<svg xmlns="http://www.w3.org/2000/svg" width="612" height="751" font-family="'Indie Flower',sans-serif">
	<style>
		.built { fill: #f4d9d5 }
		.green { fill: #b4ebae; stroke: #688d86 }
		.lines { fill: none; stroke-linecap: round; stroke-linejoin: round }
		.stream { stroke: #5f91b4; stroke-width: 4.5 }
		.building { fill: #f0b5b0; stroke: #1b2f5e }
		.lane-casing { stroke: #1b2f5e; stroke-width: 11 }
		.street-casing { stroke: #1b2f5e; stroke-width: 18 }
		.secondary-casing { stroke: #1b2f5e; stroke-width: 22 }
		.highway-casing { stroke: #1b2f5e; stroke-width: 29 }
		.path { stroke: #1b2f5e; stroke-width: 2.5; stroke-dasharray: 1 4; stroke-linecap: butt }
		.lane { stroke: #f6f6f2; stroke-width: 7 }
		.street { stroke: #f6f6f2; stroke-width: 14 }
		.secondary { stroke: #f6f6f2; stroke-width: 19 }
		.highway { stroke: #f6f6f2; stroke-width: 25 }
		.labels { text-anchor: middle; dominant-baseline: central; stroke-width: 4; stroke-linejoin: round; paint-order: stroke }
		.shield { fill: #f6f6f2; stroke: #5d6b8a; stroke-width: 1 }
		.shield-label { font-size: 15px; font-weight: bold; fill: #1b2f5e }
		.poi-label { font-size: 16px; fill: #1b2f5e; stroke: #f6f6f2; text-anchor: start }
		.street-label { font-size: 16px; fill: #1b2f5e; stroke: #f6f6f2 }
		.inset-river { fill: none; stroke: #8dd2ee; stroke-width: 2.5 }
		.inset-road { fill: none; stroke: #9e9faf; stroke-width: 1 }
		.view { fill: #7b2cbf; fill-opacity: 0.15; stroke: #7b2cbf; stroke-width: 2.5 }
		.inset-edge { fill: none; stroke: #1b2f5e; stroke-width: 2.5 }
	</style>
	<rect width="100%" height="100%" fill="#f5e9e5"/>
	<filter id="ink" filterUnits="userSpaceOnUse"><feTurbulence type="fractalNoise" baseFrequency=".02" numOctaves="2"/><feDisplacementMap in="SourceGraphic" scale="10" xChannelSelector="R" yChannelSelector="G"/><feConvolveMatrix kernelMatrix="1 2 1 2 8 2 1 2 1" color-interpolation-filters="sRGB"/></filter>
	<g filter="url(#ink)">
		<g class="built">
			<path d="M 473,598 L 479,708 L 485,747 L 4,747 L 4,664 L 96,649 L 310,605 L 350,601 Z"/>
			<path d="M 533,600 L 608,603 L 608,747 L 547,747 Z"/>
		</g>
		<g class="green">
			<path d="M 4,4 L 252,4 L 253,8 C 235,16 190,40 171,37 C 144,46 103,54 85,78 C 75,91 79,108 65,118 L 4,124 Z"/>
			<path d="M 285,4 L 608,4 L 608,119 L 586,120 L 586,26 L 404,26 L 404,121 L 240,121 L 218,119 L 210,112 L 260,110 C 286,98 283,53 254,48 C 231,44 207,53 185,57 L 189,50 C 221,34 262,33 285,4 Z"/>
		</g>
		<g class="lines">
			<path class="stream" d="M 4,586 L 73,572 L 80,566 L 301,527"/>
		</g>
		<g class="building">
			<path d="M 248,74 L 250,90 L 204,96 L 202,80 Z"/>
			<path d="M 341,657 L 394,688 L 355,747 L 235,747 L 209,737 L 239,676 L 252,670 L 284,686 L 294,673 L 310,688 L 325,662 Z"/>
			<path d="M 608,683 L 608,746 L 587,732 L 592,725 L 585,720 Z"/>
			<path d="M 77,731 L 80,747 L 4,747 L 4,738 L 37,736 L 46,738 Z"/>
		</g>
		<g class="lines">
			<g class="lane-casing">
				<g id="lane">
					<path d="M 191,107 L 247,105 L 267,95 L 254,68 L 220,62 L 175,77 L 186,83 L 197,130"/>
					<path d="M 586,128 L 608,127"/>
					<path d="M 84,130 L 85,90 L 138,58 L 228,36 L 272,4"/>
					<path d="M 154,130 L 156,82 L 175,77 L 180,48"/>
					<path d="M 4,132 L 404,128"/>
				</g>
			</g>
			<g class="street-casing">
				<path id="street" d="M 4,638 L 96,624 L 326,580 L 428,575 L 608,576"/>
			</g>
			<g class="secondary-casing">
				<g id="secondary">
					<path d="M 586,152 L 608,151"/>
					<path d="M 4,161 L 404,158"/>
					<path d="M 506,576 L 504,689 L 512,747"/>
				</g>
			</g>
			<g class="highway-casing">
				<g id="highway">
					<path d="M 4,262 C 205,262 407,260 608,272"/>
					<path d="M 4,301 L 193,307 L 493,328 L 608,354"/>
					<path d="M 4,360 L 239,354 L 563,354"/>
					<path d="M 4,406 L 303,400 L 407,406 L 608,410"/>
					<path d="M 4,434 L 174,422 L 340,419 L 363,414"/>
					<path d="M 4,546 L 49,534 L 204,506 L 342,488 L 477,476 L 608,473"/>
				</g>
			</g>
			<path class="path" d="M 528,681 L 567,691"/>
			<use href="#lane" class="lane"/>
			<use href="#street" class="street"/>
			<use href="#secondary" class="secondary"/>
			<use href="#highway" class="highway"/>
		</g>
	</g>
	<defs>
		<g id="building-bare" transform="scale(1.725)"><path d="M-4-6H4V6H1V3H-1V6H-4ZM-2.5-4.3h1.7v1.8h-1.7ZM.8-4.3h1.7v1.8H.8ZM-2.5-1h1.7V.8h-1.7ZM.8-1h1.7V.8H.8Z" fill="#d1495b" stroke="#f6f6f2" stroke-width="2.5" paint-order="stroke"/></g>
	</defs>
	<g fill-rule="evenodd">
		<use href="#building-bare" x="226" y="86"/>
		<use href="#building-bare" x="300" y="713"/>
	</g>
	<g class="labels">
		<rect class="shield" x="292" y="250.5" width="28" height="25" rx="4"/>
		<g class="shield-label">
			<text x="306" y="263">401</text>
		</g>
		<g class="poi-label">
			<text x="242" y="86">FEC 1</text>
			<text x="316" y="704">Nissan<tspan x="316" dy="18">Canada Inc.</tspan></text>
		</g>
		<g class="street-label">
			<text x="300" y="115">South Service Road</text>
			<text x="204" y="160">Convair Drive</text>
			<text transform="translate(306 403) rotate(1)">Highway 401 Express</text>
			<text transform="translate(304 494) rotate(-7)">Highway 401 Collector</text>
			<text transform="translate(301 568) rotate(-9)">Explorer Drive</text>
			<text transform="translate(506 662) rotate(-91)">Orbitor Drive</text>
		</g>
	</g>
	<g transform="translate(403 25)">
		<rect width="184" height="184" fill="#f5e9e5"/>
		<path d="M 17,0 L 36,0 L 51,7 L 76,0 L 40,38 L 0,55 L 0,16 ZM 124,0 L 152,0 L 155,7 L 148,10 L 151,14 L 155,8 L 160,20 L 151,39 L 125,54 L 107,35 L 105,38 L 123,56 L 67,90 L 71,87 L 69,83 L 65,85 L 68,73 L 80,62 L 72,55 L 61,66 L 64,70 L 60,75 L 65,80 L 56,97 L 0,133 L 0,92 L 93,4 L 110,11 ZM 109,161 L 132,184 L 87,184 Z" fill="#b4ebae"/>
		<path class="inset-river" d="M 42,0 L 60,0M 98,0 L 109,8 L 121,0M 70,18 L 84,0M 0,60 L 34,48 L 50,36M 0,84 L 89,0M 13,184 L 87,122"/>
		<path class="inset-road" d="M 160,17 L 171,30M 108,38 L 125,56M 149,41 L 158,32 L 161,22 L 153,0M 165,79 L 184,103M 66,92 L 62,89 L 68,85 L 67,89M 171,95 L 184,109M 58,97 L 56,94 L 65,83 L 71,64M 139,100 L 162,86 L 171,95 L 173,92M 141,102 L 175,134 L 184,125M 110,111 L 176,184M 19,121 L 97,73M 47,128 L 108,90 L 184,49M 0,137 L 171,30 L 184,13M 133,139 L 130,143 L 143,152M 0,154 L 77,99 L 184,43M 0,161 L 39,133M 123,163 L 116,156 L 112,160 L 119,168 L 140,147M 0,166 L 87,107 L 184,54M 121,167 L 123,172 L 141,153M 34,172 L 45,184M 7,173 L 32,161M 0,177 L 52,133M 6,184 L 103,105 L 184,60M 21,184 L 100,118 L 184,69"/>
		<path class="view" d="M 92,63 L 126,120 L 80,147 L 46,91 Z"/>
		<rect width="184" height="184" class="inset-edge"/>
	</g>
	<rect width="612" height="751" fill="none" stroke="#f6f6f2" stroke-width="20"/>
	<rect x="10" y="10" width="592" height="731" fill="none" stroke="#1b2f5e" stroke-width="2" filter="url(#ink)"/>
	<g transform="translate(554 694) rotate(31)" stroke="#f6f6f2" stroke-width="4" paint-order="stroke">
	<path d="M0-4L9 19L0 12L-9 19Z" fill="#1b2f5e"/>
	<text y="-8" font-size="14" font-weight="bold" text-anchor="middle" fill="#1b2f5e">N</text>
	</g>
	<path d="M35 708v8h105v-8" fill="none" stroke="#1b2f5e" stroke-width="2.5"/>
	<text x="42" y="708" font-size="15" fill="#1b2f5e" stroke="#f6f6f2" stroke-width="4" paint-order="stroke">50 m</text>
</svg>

***

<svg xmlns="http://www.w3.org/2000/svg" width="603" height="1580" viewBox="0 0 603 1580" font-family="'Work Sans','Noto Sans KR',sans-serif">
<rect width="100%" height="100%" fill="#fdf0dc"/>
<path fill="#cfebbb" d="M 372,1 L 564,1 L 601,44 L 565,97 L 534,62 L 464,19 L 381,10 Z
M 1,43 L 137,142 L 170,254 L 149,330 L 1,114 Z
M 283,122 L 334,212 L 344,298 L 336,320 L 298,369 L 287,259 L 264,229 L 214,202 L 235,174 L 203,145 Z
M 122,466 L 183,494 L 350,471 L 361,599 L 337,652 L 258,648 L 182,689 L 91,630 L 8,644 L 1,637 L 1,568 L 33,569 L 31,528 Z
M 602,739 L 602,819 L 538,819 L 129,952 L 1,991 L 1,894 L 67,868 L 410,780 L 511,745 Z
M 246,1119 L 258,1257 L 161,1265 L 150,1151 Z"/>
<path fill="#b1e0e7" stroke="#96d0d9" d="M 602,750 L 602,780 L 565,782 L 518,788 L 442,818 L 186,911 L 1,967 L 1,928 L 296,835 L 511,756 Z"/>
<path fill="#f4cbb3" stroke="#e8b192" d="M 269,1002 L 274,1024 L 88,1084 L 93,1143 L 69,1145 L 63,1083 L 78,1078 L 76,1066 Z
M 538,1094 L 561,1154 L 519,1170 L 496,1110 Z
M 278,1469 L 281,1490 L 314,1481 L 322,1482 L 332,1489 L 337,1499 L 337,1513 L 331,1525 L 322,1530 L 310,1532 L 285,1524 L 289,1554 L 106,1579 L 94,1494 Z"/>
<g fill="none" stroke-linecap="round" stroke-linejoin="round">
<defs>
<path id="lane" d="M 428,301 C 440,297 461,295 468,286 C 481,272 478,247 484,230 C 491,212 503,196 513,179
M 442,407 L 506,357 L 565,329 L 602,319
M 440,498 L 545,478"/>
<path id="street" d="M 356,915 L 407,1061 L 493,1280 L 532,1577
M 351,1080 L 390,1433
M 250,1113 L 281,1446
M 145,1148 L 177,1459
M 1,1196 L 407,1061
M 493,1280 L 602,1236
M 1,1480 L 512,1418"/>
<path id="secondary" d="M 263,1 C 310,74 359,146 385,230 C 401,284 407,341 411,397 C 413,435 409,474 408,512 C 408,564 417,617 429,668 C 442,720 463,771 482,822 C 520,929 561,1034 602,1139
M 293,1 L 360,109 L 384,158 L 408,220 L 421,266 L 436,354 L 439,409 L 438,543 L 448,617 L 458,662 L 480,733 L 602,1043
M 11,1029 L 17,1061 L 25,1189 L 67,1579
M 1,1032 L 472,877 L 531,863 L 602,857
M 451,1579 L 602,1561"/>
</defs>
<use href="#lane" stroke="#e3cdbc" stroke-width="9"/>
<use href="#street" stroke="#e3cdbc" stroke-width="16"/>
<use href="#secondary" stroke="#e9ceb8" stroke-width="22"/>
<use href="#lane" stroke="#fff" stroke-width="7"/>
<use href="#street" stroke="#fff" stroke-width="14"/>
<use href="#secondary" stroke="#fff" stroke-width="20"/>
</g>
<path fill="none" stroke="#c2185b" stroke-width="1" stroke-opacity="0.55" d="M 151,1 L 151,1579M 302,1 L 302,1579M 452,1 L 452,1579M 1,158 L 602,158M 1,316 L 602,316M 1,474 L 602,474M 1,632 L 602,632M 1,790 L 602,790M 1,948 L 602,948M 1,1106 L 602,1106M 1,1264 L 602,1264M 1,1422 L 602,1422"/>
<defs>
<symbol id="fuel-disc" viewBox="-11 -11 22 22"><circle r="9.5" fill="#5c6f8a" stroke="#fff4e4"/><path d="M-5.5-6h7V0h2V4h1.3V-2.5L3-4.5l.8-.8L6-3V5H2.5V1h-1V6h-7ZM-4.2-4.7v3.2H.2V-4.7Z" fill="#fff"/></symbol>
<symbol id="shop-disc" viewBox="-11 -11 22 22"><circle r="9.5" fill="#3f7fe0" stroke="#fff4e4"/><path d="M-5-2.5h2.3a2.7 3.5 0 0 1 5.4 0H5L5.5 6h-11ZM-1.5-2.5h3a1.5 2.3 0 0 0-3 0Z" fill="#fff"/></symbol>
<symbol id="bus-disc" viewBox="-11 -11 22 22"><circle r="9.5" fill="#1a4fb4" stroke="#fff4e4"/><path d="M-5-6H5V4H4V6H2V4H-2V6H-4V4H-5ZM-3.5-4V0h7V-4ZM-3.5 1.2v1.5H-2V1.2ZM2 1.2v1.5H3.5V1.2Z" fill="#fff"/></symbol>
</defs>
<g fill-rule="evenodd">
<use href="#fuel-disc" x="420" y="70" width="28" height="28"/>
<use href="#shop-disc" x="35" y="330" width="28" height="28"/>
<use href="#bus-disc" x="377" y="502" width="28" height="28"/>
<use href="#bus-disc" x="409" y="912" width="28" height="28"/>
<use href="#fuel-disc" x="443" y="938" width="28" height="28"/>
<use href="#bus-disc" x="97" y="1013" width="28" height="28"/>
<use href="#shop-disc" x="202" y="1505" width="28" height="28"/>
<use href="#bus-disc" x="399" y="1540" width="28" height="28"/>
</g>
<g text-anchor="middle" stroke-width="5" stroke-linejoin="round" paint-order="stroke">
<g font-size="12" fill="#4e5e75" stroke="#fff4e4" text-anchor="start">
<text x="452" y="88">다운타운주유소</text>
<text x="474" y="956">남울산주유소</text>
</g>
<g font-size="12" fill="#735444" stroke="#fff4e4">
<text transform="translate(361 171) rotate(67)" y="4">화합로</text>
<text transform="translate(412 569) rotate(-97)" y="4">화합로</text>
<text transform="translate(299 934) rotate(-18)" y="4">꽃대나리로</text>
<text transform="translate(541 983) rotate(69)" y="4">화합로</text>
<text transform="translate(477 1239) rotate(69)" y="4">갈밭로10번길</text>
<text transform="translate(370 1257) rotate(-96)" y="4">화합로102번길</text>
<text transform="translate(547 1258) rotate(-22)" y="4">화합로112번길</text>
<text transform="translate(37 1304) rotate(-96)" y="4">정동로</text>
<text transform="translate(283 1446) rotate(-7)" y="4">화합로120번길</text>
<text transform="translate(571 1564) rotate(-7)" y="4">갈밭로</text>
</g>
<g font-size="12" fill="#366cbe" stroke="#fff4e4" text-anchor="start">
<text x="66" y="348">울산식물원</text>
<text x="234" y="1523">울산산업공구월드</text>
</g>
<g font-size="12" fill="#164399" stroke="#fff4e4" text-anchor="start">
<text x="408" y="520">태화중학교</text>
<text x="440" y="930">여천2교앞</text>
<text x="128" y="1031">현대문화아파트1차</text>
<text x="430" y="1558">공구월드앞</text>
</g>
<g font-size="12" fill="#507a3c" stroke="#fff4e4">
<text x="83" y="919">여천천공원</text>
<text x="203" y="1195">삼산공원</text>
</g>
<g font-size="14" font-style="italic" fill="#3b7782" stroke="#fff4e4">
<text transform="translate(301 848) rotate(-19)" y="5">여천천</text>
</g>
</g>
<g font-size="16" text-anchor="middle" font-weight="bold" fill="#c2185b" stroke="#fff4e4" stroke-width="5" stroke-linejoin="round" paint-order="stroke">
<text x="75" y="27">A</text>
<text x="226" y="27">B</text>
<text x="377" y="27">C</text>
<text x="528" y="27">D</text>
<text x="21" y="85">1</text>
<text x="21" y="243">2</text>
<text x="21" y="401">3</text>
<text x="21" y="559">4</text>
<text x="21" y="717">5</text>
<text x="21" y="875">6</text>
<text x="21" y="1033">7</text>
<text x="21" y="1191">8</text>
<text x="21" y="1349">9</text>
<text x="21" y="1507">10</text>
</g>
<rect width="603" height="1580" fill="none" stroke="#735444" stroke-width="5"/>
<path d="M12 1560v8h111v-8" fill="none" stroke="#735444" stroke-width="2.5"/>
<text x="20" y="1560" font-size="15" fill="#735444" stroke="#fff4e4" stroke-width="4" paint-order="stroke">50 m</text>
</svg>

***

Problem – Copy out every line above where "labels" is present.

Result of the exercise –
		.labels { text-anchor: middle; dominant-baseline: central; stroke-width: 4; stroke-linejoin: round; paint-order: stroke }
	<g class="labels">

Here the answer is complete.